Mona Merhi, initiatrice du projet « Sahbeh ». (Wassim Daou)
Son initiatrice, Mona Merhi, raconte qu'elle est partie du constat suivant : les gens vont difficilement à la recherche de livres. Pourquoi ne pas amener ces derniers vers eux ? Ou du moins une partie, un extrait, assez en tout cas, pour titiller leur curiosité et les pousser ainsi à fréquenter les bibliothèques publiques ou autres libraires ?
Cette idée, qui germe dans sa tête depuis trois ans, elle l'a proposée au comité de sélection de « Beyrouth, capitale mondiale du livre ». Huit mois plus tard, au terme de nombreuses lectures et sélections, mais aussi de moult déplacements, rendez-vous et réunions, la voilà qui lance l'opération Sahbeh, et ses carnets miniatures, dans le cadre de « Beyrouth, capitale mondiale du livre », sous l'égide du Mouvement permanent de la paix et sous le patronage du ministère de la Culture.
Sahbeh est un projet à but non lucratif, visant à promouvoir la lecture, affirme Merhi, en indiquant que « durant la première phase, nous offrirons au public des collations de lecture gratuites qui sont attrayantes et facilement accessibles ».
36 000 mini-livres multicolores - 15 textes ont déjà été sélectionnés par un comité de lecture - seront ainsi lancés et distribués dans 30 lieux, supermarchés et établissements scolaires confondus.
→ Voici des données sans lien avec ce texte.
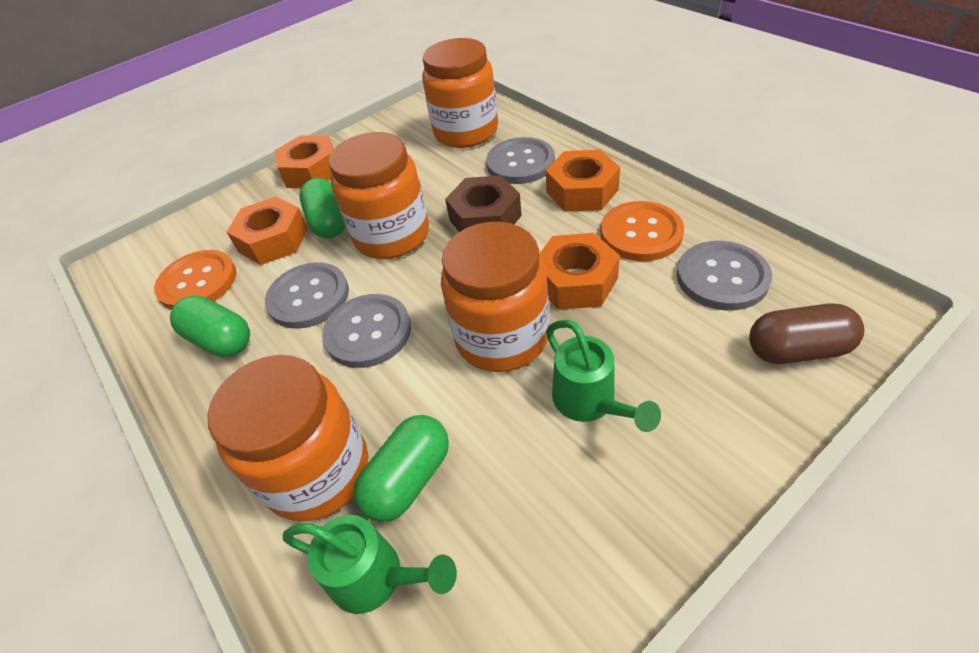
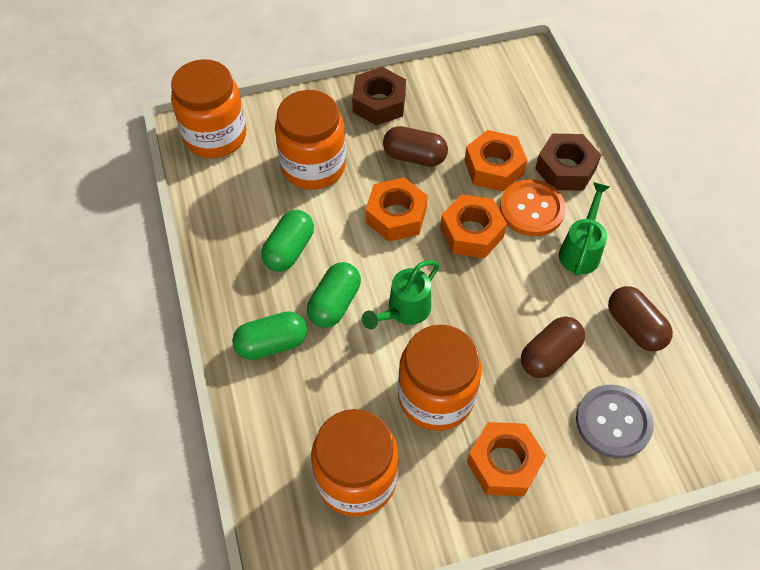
brown capsule: [749,304,864,364] = 1 -> [383,126,448,167] [521,316,585,378] [608,286,673,351] = 3
brown nut: [445,175,522,232] = 1 -> [352,67,406,126] [535,134,601,191] = 2
grey button: [265,262,349,329] [322,294,411,368] [486,137,555,184] [677,241,772,310] = 4 -> [576,385,654,459] = 1
orange button: [154,250,236,310] [600,201,684,261] = 2 -> [500,179,566,236] = 1

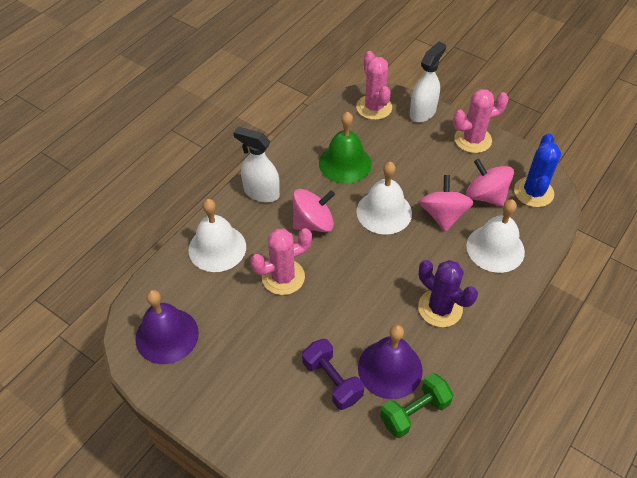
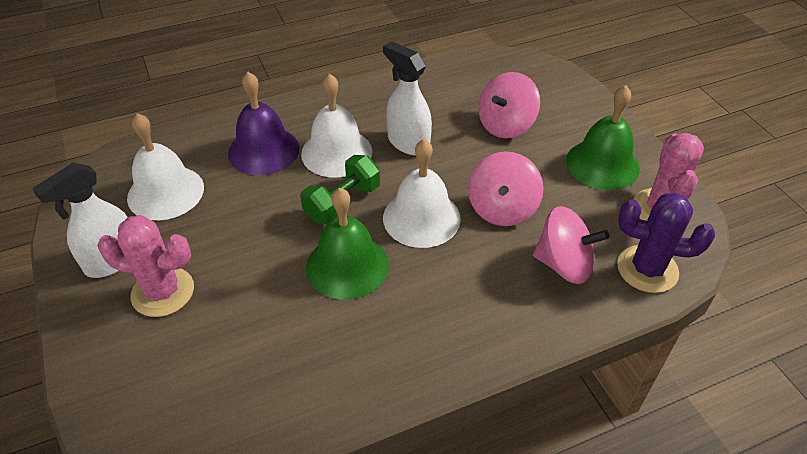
blue cactus: [514,133,561,207] = 1 -> none = 0
green bell: [319,112,372,184] = 1 -> [306,188,389,300] [566,85,640,190] = 2
pink cactus: [250,228,312,295] [356,51,392,120] [453,89,509,153] = 3 -> [97,215,194,317] [634,133,704,221] = 2
purple bell: [135,290,199,364] [358,325,423,399] = 2 -> [228,72,300,175] = 1
purple dumbbell: [302,339,364,410] = 1 -> none = 0

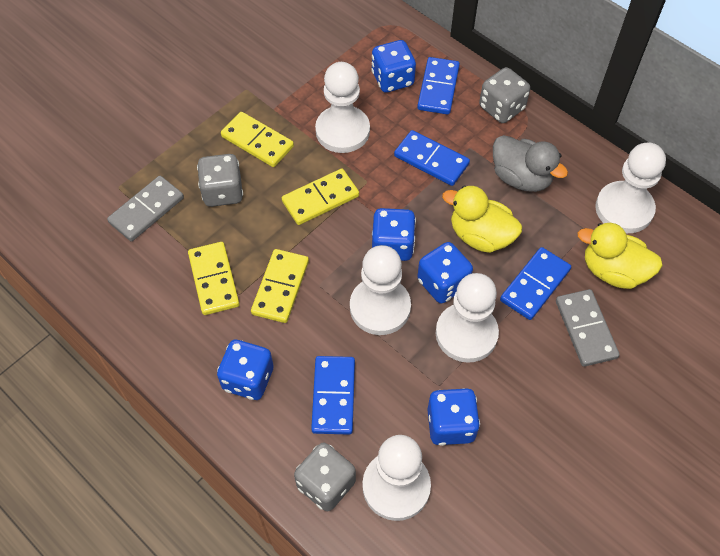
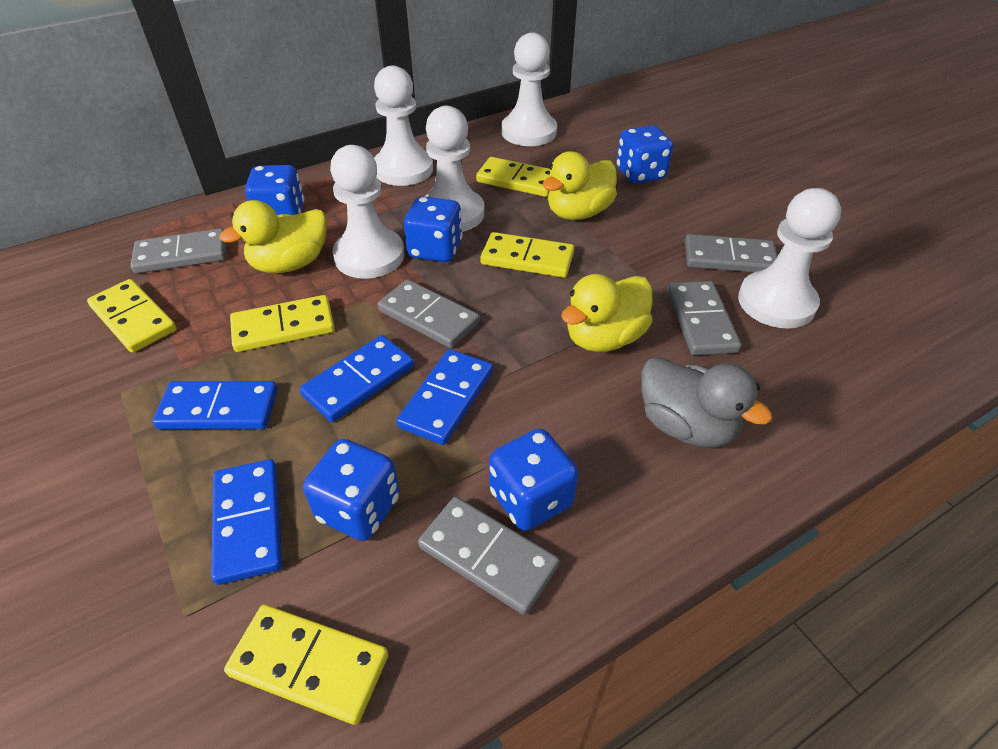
grey dice: [197,154,243,207] [294,443,356,511] [479,67,530,123] = 3 -> none = 0
grey domino: [107,176,184,241] [556,289,620,367] = 2 -> [130,228,226,274] [377,279,480,348] [418,497,559,615] [667,281,741,355] [685,234,777,272] = 5
yellow domino: [188,242,240,315] [221,112,294,167] [251,249,309,323] [282,169,359,225] = 4 -> [87,279,177,353] [224,605,388,725] [230,295,335,352] [476,157,550,197] [480,232,574,278] = 5
yellow duck: [442,186,522,253] [577,223,663,289] = 2 -> [219,200,327,273] [543,151,617,220] [561,274,653,352] = 3

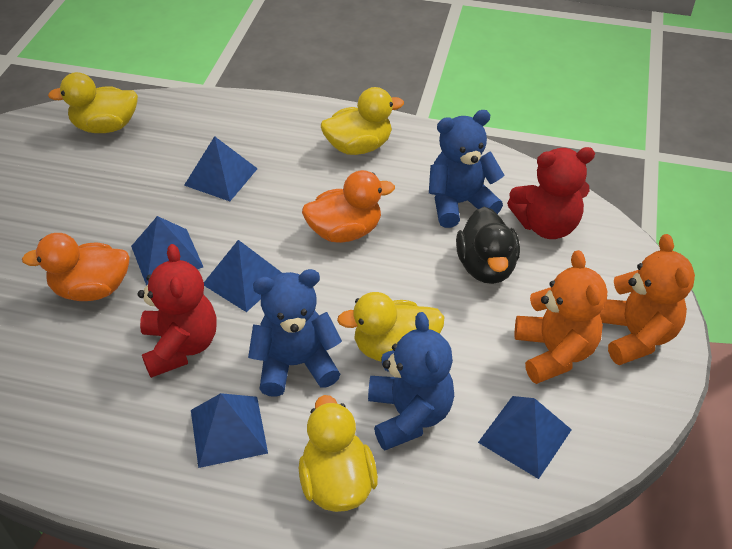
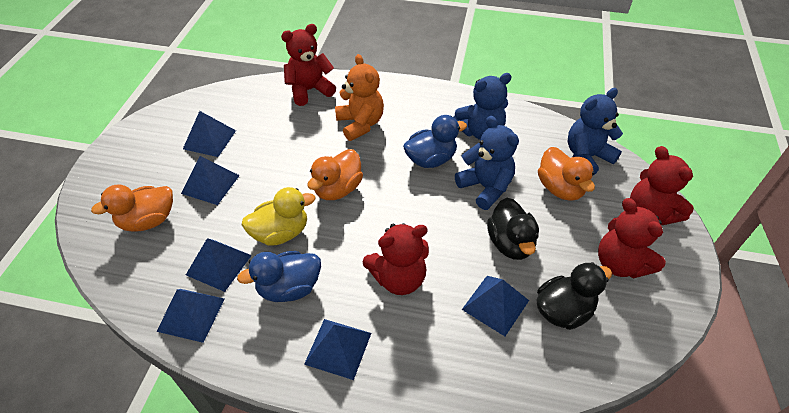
black duck: [456,207,520,284] = 1 -> [487,198,539,260] [536,262,612,330] = 2
blue duck: none = 0 -> [237,251,321,302] [403,115,467,168] = 2
blue pyramid: [131,216,203,286] [184,136,258,201] [191,393,268,468] [204,240,282,312] [478,396,572,479] = 5 -> [157,289,225,343] [181,156,240,205] [183,111,236,157] [186,238,252,292] [304,319,371,380] [462,276,529,336] = 6
orange duck: [22,233,130,301] [302,170,395,243] = 2 -> [91,185,173,232] [307,149,363,200] [538,147,595,201] = 3
orange teddy bear: [515,250,607,384] [600,234,695,365] = 2 -> [335,54,384,141] = 1
red teddy bear: [138,244,216,378] [507,147,595,239] = 2 -> [281,24,336,106] [363,223,429,295] [598,198,666,279] [630,146,694,225] = 4
yellow duck: [48,72,138,133] [299,395,378,512] [321,87,404,155] [337,292,444,362] = 4 -> [242,187,315,246] = 1

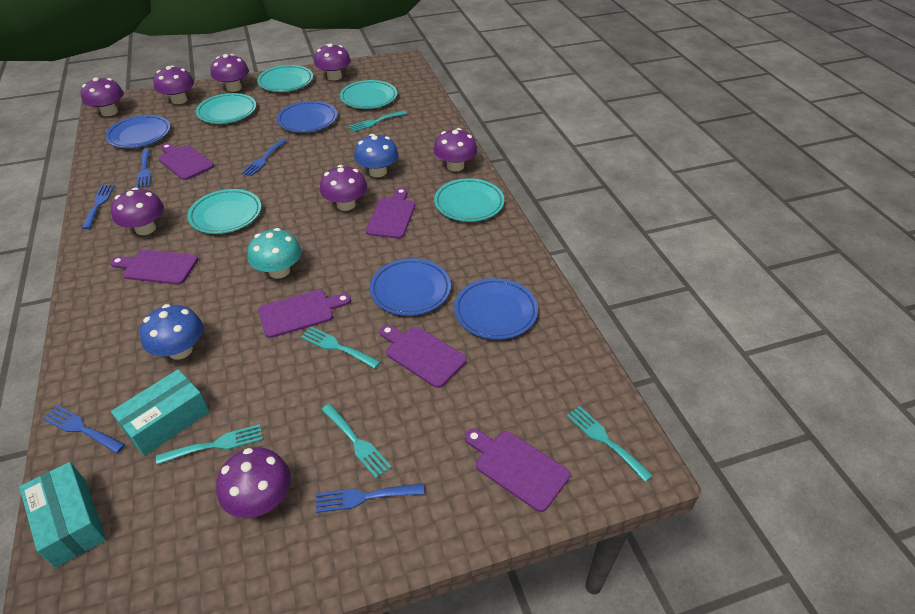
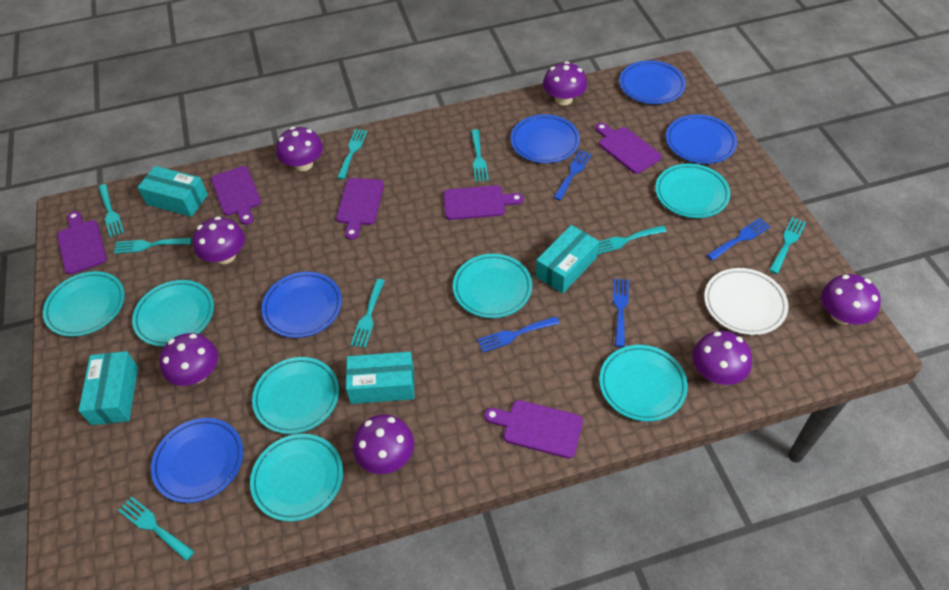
blue fork: [42,405,125,454] [82,185,114,229] [136,149,151,188] [241,139,287,177] [316,483,424,513] = 5 -> [477,316,560,352] [553,150,592,200] [613,278,629,347] [707,218,771,261] = 4
blue mushroom: [140,304,203,360] [354,134,399,177] = 2 -> none = 0
blue plate: [105,115,171,148] [277,101,337,133] [370,258,451,316] [454,278,538,340] = 4 -> [151,418,243,503] [261,272,342,338] [511,114,580,163] [619,61,686,104] [666,115,737,164] = 5
purple mushroom: [81,77,124,116] [111,188,164,235] [154,66,194,104] [210,54,249,92] [216,447,291,518] [314,43,351,81] [320,165,367,211] [433,128,477,171] = 8 -> [159,333,218,386] [193,216,245,264] [276,127,323,171] [353,415,414,474] [543,61,587,105] [692,331,752,385] [821,274,881,325] = 7
turquoise box: [19,462,106,568] [111,369,209,456] = 2 -> [79,351,138,425] [137,166,208,217] [346,352,414,404] [536,225,599,294] = 4
turquoise fork: [156,424,263,465] [301,326,380,369] [322,404,392,479] [348,111,407,132] [567,406,653,482] = 5 -> [98,184,124,237] [114,238,192,254] [118,496,195,561] [337,129,367,179] [351,279,385,348] [471,129,489,182] [597,225,667,255] [769,217,806,274] = 8
turquoise mushroom: [248,228,302,279] = 1 -> none = 0
turquoise plate: [187,189,261,234] [196,93,256,124] [257,65,313,92] [340,80,397,109] [434,178,504,222] = 5 -> [43,271,125,337] [132,280,214,347] [250,434,343,522] [252,357,339,434] [453,254,532,318] [599,345,688,422] [655,164,730,218] = 7
white plate: none = 0 -> [704,268,788,335] = 1

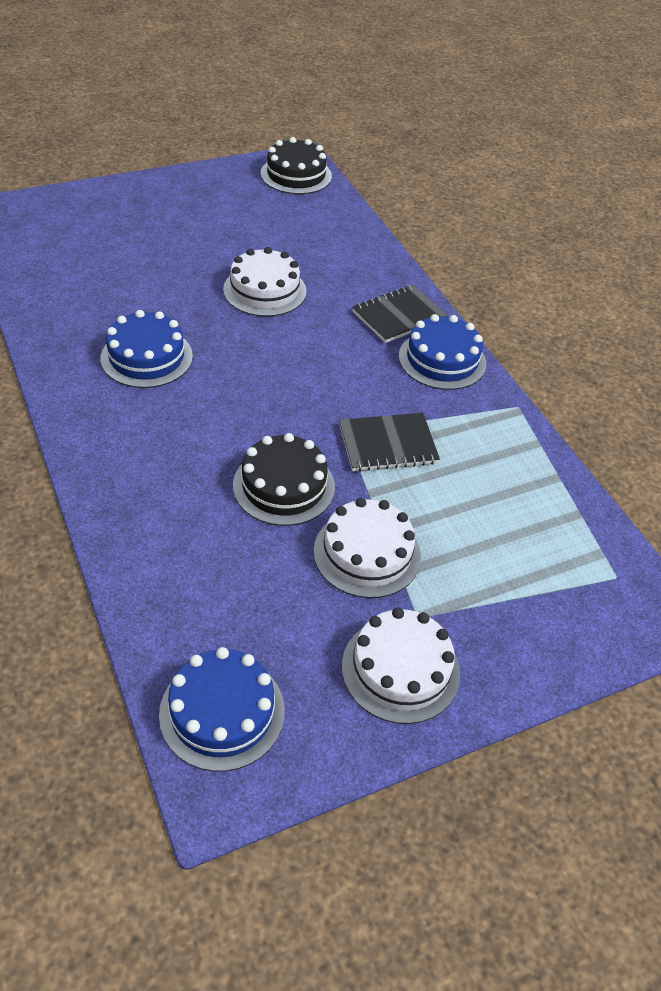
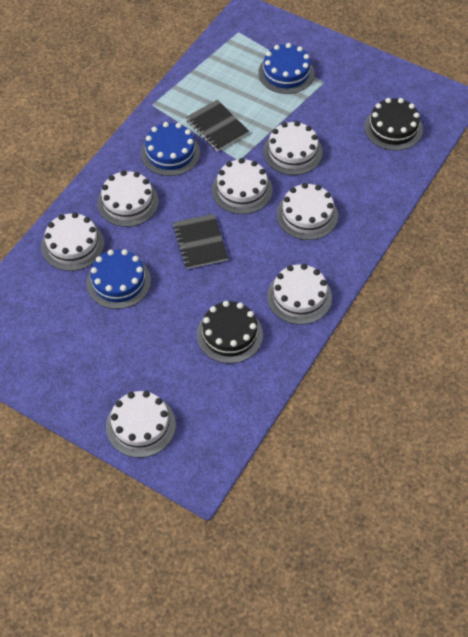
white cake: [223,247,306,317] [313,498,421,598] [342,608,460,724] = 3 -> [41,212,104,271] [97,170,159,227] [106,391,176,458] [212,158,273,214] [263,121,323,175] [267,264,332,325] [277,183,338,240] = 7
Parmi les auteurs retenus : Patrick Süskind, Gabriel Garcia Marquez, Salam el-Rassi, Wadih Saadeh, Milan Kundera, Souha Awad, David Habchi...
En deuxième phase, un concours intitulé « Qui a dit que la lecture ne peut pas rapporter gros » sera lancé dans les écoles publiques et privées. Les participants devront choisir l'œuvre littéraire qui les a le plus marqués et répondre à quelques questions relatives à cette dernière. Ce concours sera accompagné de séances de débats faisant participer les élèves autour de l'importance de la lecture.
Sahbeh, quel drôle de nom pour un projet à portée littéraire ? Mona Merhi sourit et précise que « Sahbeh, synonyme de tirage au sort, est en fait inspiré de ces gadgets que nous achetions quand nous étions petits et qui étaient enroulés dans du papier journal », dit-elle en évoquant la surprise et le bonheur de découvrir « ce qui se trouvait caché dedans : une bague, un yo-yo ou un petit jeu en plastique... ». « Les mini-livres de Sahbeh sont un peu pareils à ce jeu-là... », conclut-elle.
Après le fast-food, voici donc le fast-reading ou la lecture rapide. À consommer, sur place ou ailleurs, sans modération.